(Beginning of Excerpted text)

BlueField Troubleshooting Guide

Virtio-net


Preface

The guidelines are for Virtio-net users and customers. It is recommended to read the user manual first.

Command Cheat Sheet

Command

Description

systemctl status virtio-net-controller.service

Check status of virtio-net-controller service

virtnet -v

Version of virtio-net-controller

virtnet -h

Lis virtnet command line help manual

virtnet list

List all virtnet device and general information

virtnet query -p x

Query detailed information of device x

Logging and Counters

To check controller log. Run from DPU side:

$ journalctl -u virtio-net-controller -f -n 400

This command shows 400 lines of the latest log, adjust the number of lines as needed.

Debug Info Package

N/A

Scenarios

BlueField-3 Jumbo MTU Does Not Work

Problem

Ping failed with packet size greater than 1500/4000 after configuring jumbo MTU.

Solution

Jumbo MTU is supported starting from the following kernel version:


Release

Upstream

VM kernel: 4.18.0-193.el8.x86_64

VM Linux version supports big MTU after 4.11.

(End of Excerpted text)

What to work on:
**1)** For each statement (a), (b), and (c), decide whether it agrees with the Virtio-net troubleshooting guide. Answer yes or no, and quote the words from the guide that decide it.
(a) The journalctl command for the controller log shows 400 lines of the latest log.
(b) The Debug Info Package section gives a command to run.
(c) VM Linux supports big MTU after version 4.11.
**2)** Transcribe the passage of the Virtio-net troubleshooting guide that starts with "BlueField Troubleshooting Guide" and goes on through "user manual first.".
The material after this point comes from a different source than the Virtio-net troubleshooting guide.

(Beginning of Supplied data)

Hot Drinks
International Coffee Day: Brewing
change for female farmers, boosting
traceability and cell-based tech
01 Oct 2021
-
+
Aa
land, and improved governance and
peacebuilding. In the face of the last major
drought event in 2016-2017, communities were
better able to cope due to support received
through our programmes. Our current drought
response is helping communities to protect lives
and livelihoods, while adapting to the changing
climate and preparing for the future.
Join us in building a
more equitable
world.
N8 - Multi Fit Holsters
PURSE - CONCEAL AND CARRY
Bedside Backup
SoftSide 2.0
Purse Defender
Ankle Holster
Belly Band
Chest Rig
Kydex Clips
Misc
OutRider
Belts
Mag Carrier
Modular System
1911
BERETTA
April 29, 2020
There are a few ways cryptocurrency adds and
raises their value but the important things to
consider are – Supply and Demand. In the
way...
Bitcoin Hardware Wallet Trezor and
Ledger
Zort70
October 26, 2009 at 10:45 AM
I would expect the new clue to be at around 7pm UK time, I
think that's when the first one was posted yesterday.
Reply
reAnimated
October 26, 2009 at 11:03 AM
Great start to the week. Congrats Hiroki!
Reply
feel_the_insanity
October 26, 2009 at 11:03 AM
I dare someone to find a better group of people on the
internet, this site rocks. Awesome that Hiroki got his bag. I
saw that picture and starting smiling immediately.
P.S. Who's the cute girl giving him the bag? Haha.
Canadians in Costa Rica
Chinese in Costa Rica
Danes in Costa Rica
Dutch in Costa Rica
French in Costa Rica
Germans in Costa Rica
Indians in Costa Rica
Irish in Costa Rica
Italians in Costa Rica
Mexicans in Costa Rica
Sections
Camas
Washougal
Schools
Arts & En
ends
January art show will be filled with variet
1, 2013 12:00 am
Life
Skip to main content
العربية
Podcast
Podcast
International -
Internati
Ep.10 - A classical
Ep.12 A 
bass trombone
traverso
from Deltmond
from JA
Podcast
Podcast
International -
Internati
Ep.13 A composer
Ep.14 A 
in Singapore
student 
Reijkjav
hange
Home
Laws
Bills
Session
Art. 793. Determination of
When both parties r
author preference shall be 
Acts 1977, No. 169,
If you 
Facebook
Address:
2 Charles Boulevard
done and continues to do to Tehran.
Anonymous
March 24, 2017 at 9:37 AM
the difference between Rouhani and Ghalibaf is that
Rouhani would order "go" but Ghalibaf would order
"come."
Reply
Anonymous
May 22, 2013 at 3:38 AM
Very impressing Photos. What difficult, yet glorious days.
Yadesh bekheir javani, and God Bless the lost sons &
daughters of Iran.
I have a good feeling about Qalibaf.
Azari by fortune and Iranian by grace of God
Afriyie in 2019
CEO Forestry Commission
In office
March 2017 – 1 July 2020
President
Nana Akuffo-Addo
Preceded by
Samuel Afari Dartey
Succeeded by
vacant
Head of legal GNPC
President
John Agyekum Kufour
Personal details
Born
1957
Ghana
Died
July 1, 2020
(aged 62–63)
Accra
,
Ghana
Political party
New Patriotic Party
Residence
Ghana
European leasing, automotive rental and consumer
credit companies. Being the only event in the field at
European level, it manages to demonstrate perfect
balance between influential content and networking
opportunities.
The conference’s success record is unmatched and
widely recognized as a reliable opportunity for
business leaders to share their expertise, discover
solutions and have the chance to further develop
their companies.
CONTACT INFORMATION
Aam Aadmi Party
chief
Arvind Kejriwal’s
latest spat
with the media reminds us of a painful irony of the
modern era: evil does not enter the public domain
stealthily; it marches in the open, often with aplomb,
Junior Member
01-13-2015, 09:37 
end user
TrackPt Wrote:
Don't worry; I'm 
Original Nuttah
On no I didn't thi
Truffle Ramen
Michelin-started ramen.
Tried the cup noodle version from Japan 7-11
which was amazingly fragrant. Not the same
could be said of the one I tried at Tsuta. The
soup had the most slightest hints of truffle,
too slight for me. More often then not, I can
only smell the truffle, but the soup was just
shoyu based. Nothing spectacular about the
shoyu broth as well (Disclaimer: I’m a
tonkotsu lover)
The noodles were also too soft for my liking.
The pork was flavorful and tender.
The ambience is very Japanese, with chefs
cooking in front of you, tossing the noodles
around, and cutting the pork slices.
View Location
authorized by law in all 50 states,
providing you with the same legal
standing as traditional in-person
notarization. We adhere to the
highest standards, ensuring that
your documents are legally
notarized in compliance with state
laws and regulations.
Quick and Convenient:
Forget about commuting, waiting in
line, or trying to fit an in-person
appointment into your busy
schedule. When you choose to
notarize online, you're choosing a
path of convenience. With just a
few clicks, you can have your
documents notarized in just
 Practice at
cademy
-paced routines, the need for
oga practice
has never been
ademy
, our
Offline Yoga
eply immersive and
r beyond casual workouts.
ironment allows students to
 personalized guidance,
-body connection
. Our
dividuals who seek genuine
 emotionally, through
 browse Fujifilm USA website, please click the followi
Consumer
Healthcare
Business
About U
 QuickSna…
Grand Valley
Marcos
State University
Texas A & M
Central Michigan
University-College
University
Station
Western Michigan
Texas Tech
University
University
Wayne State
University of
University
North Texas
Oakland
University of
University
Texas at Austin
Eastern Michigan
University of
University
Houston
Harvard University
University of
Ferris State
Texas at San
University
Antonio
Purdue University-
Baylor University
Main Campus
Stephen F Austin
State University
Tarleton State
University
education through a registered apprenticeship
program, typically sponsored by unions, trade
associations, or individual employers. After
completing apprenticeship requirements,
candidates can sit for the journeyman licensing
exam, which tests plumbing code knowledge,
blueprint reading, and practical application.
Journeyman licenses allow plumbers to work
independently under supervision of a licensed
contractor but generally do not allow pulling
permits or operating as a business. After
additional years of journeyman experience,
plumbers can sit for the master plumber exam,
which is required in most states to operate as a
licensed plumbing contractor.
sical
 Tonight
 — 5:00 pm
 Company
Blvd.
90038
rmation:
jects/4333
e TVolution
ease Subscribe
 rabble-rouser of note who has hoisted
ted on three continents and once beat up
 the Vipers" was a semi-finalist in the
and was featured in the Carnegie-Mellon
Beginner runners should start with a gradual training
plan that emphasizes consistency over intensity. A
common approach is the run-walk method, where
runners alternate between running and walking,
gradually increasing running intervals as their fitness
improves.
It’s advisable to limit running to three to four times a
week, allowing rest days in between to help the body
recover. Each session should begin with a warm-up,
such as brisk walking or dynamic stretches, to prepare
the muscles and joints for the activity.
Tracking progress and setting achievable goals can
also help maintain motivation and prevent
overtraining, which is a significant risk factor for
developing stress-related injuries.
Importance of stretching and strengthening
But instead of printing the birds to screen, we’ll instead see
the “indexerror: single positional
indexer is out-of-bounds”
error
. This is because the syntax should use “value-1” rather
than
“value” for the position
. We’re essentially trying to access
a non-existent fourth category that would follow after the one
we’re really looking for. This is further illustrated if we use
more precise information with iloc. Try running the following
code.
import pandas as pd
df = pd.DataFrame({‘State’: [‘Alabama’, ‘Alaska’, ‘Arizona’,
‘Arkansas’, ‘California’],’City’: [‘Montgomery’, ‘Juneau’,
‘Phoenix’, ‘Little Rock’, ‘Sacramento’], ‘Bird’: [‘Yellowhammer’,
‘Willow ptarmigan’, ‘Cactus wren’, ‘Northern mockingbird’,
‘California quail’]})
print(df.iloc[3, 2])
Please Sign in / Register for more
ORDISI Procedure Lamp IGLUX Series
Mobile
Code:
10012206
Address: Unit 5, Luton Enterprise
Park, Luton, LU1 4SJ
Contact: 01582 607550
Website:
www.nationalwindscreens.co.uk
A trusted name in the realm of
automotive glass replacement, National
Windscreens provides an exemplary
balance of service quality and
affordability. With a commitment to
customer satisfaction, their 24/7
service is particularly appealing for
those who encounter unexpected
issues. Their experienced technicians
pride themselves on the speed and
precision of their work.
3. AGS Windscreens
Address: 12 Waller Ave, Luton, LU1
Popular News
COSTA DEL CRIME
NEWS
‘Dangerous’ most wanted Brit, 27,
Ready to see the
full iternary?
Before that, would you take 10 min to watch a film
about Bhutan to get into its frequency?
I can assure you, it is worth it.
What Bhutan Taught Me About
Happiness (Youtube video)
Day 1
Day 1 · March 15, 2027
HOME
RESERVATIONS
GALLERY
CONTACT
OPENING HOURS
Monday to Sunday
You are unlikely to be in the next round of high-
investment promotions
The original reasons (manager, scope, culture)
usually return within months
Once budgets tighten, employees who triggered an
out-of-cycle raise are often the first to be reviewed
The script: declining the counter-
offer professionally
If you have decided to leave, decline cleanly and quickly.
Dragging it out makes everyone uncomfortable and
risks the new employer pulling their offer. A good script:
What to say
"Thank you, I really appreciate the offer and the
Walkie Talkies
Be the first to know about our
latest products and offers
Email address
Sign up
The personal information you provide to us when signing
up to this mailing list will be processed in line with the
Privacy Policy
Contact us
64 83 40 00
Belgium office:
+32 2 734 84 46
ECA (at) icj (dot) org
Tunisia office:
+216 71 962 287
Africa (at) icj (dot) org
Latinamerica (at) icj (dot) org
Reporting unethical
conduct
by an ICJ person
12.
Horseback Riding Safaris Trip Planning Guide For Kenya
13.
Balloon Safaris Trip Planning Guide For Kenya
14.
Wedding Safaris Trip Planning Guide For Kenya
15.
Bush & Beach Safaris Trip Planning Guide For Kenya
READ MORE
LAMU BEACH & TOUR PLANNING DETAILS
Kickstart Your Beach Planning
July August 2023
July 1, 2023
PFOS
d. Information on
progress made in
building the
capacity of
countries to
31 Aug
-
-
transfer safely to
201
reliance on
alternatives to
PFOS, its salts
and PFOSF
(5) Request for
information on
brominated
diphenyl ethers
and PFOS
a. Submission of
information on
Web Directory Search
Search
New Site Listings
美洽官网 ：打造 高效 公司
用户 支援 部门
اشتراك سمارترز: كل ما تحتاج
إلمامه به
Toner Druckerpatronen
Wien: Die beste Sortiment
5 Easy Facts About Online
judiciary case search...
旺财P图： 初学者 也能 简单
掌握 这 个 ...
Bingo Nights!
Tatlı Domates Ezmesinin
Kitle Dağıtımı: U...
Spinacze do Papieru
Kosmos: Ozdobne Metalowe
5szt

(End of Supplied data)

Solutions to the exercise:
**1)**
(a) Yes: "This command shows 400 lines of the latest log, adjust the number of lines as needed."
(b) No: "N/A"
(c) Yes: "VM Linux version supports big MTU after 4.11."

**2)**
BlueField Troubleshooting Guide

Virtio-net


Preface

The guidelines are for Virtio-net users and customers. It is recommended to read the user manual first.